* [SELECTED PASSAGE]

====

Defeating Spam
IT Services
October 2006
Introduction
Amongst the most universally hated developments of the modern world are cold callers, junk mail and spam. Essentially they are all the same thing just using different media for delivery. Unfortunately whilst there are numbers you can phone to get yourself put on a "Do not cold call me and do not send me junk mail" list, the same is not true for spam. Part of the problem lies in the international nature of the internet. No single government can impose regulations which can legally impact the whole internet. This means that fighting spam becomes the responsibility of the recipient.
A recent BBC article claims that more than 95% of email is 'junk'. Goldsmiths has experienced a dramatic increase in the volume of spam arriving over the last few months, and we are not alone in reporting this.
Goldsmiths' Position
Because Goldsmiths is a university there are additional reasons why you may get more spam in your Goldsmiths' account than you do, say, in your home ISP's account:
- We do not whitelist our mail. A whitelist is a list of accepted senders - if an email arrives and the sender's address does not appear on the whitelist then email is automatically rejected. We don't do this because it is important that users in a University are contactable by anyone in the world without prior arrangement.

====

* [RECORDED INFORMATION]
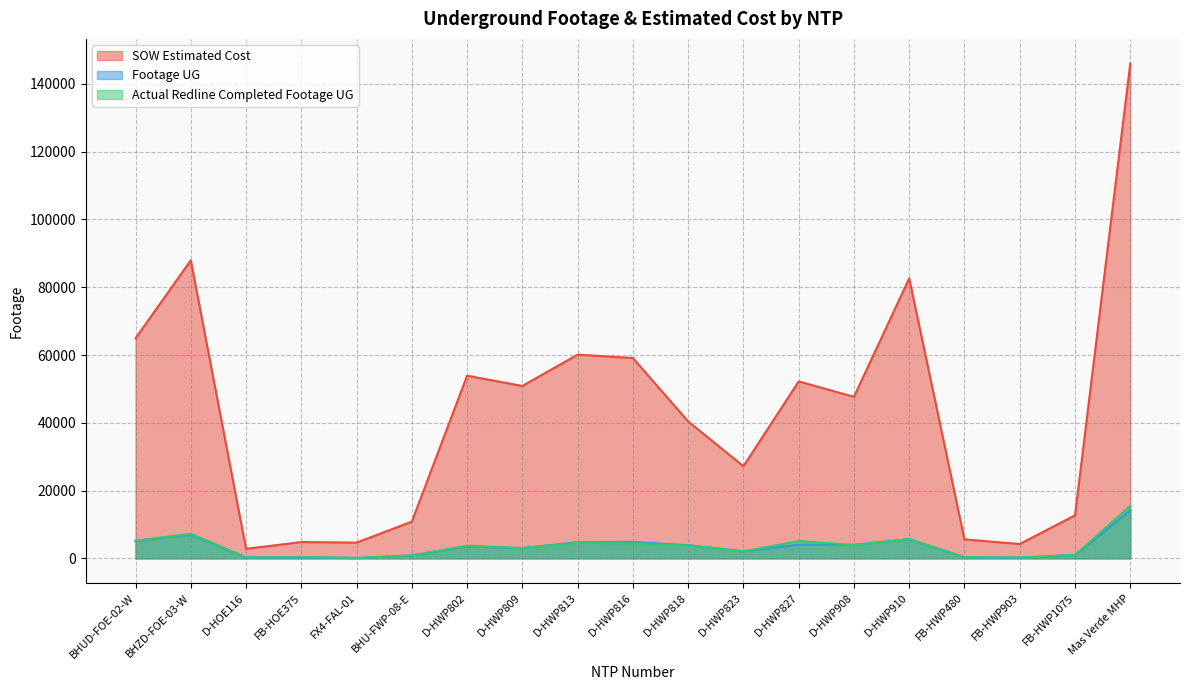

At which label does Footage UG first exceed 3566?

BHUD-FOE-02-W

====

* [REQUIRED WORK]
- A) According to the spam guide, why doesn't Goldsmiths whitelist its mail? Answer in one to three sentences.
- B) Could you reproduce everything in the spam guide from "A recent BBC" down to "in reporting this."?
- C) Can you write the next part of the spam guide, starting after its final sentence?
The listing comes from a different source than the spam guide.

* [ANSWERS FOR THIS EXERCISE]
- A) Goldsmiths doesn't whitelist its mail because users in a university need to be contactable by anyone in the world without prior arrangement. A whitelist would automatically reject email from any sender whose address isn't on the list.

- B)
A recent BBC article claims that more than 95% of email is 'junk'. Goldsmiths has experienced a dramatic increase in the volume of spam arriving over the last few months, and we are not alone in reporting this.

- C)
For staff, there are two additional reasons why spam may be sent to your College e-mail address:
- We use real names as email aliases for staff. Your ISP account will probably be something like "payne47@myisp.com". Such combinations of letters and numbers are quite hard to guess and a spammer would have to get through "payne1" to "payne46" before he got to your account! However "f.smith@gold.ac.uk" isn't so hard to guess. For legitimate senders this is obviously a bonus as it means that if you're trying to contact a Dr Frederick Smith at Goldsmiths for a legitimate academic reason you can make a good stab at a likely email address, unfortunately it also means that it's easy for spammers to guess a valid email address. Another rather unfair part of this scenario is that those people with more unusual names are actually less likely to get random spam that poor Dr Smith!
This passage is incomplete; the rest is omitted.